[TASK DESCRIPTION] Could you render every line of text in the records below as a JSON list of strings, one string per line, with blank lines dropped and the pictures left out?

[PROVIDED RECORDS]
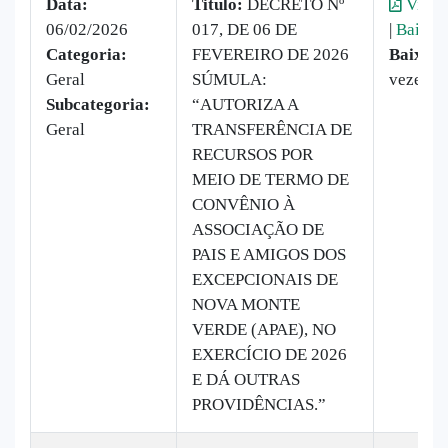
Data:
Titulo:
DECRETO Nº
Visual
06/02/2026
017, DE 06 DE
|
Baixar
Categoria:
FEVEREIRO DE 2026
Baixado
Geral
SÚMULA:
vezes
Subcategoria:
“AUTORIZA A
Geral
TRANSFERÊNCIA DE
RECURSOS POR
MEIO DE TERMO DE
CONVÊNIO À
ASSOCIAÇÃO DE
PAIS E AMIGOS DOS
EXCEPCIONAIS DE
NOVA MONTE
VERDE (APAE), NO
EXERCÍCIO DE 2026
E DÁ OUTRAS
PROVIDÊNCIAS.”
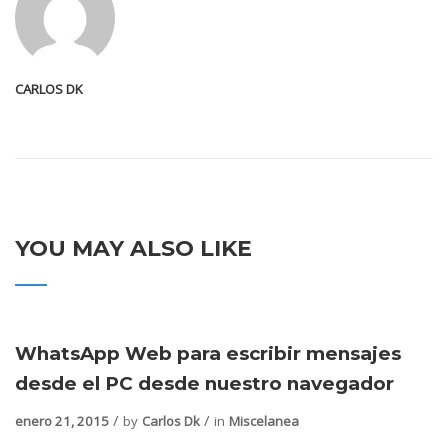
CARLOS DK
YOU MAY ALSO LIKE
WhatsApp Web para escribir mensajes
desde el PC desde nuestro navegador
enero 21, 2015
by
Carlos Dk
in
Miscelanea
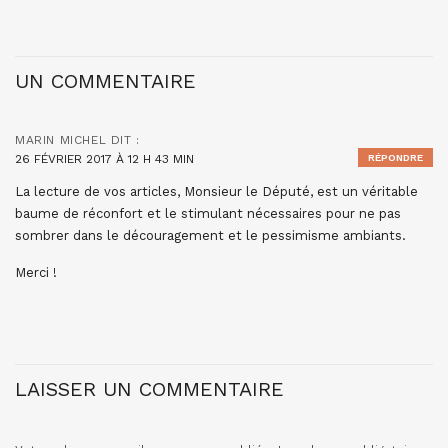
UN COMMENTAIRE
MARIN MICHEL
DIT :
26 FÉVRIER 2017 À 12 H 43 MIN
RÉPONDRE
La lecture de vos articles, Monsieur le Député, est un véritable
baume de réconfort et le stimulant nécessaires pour ne pas
sombrer dans le découragement et le pessimisme ambiants.
Merci !
LAISSER UN COMMENTAIRE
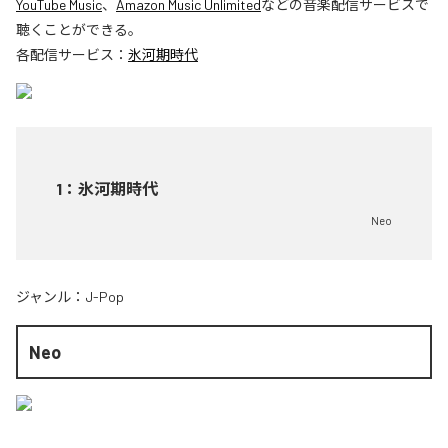
YouTube Music
、
Amazon Music Unlimited
などの音楽配信サービスで
聴くことができる。
各配信サービス：
氷河期時代
1
：
氷河期時代
Neo
ジャンル：
J-Pop
Neo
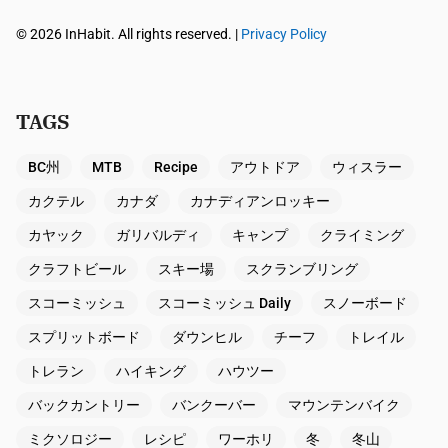
© 2026 InHabit. All rights reserved. |
Privacy Policy
TAGS
BC州
MTB
Recipe
アウトドア
ウィスラー
カクテル
カナダ
カナディアンロッキー
カヤック
ガリバルディ
キャンプ
クライミング
クラフトビール
スキー場
スクランブリング
スコーミッシュ
スコーミッシュ Daily
スノーボード
スプリットボード
ダウンヒル
チーフ
トレイル
トレラン
ハイキング
ハウツー
バックカントリー
バンクーバー
マウンテンバイク
ミクソロジー
レシピ
ワーホリ
冬
冬山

[YOUR RESPONSE]
[
  "Data:",
  "Titulo:",
  "DECRETO Nº",
  "Visual",
  "06/02/2026",
  "017, DE 06 DE",
  "|",
  "Baixar",
  "Categoria:",
  "FEVEREIRO DE 2026",
  "Baixado",
  "Geral",
  "SÚMULA:",
  "vezes",
  "Subcategoria:",
  "“AUTORIZA A",
  "Geral",
  "TRANSFERÊNCIA DE",
  "RECURSOS POR",
  "MEIO DE TERMO DE",
  "CONVÊNIO À",
  "ASSOCIAÇÃO DE",
  "PAIS E AMIGOS DOS",
  "EXCEPCIONAIS DE",
  "NOVA MONTE",
  "VERDE (APAE), NO",
  "EXERCÍCIO DE 2026",
  "E DÁ OUTRAS",
  "PROVIDÊNCIAS.”",
  "CARLOS DK",
  "YOU MAY ALSO LIKE",
  "WhatsApp Web para escribir mensajes",
  "desde el PC desde nuestro navegador",
  "enero 21, 2015",
  "by",
  "Carlos Dk",
  "in",
  "Miscelanea",
  "UN COMMENTAIRE",
  "MARIN MICHEL",
  "DIT :",
  "26 FÉVRIER 2017 À 12 H 43 MIN",
  "RÉPONDRE",
  "La lecture de vos articles, Monsieur le Député, est un véritable",
  "baume de réconfort et le stimulant nécessaires pour ne pas",
  "sombrer dans le découragement et le pessimisme ambiants.",
  "Merci !",
  "LAISSER UN COMMENTAIRE",
  "YouTube Music",
  "、",
  "Amazon Music Unlimited",
  "などの音楽配信サービスで",
  "聴くことができる。",
  "各配信サービス：",
  "氷河期時代",
  "1",
  "：",
  "氷河期時代",
  "Neo",
  "ジャンル：",
  "J-Pop",
  "Neo",
  "© 2026 InHabit. All rights reserved. |",
  "Privacy Policy",
  "TAGS",
  "BC州",
  "MTB",
  "Recipe",
  "アウトドア",
  "ウィスラー",
  "カクテル",
  "カナダ",
  "カナディアンロッキー",
  "カヤック",
  "ガリバルディ",
  "キャンプ",
  "クライミング",
  "クラフトビール",
  "スキー場",
  "スクランブリング",
  "スコーミッシュ",
  "スコーミッシュ Daily",
  "スノーボード",
  "スプリットボード",
  "ダウンヒル",
  "チーフ",
  "トレイル",
  "トレラン",
  "ハイキング",
  "ハウツー",
  "バックカントリー",
  "バンクーバー",
  "マウンテンバイク",
  "ミクソロジー",
  "レシピ",
  "ワーホリ",
  "冬",
  "冬山"
]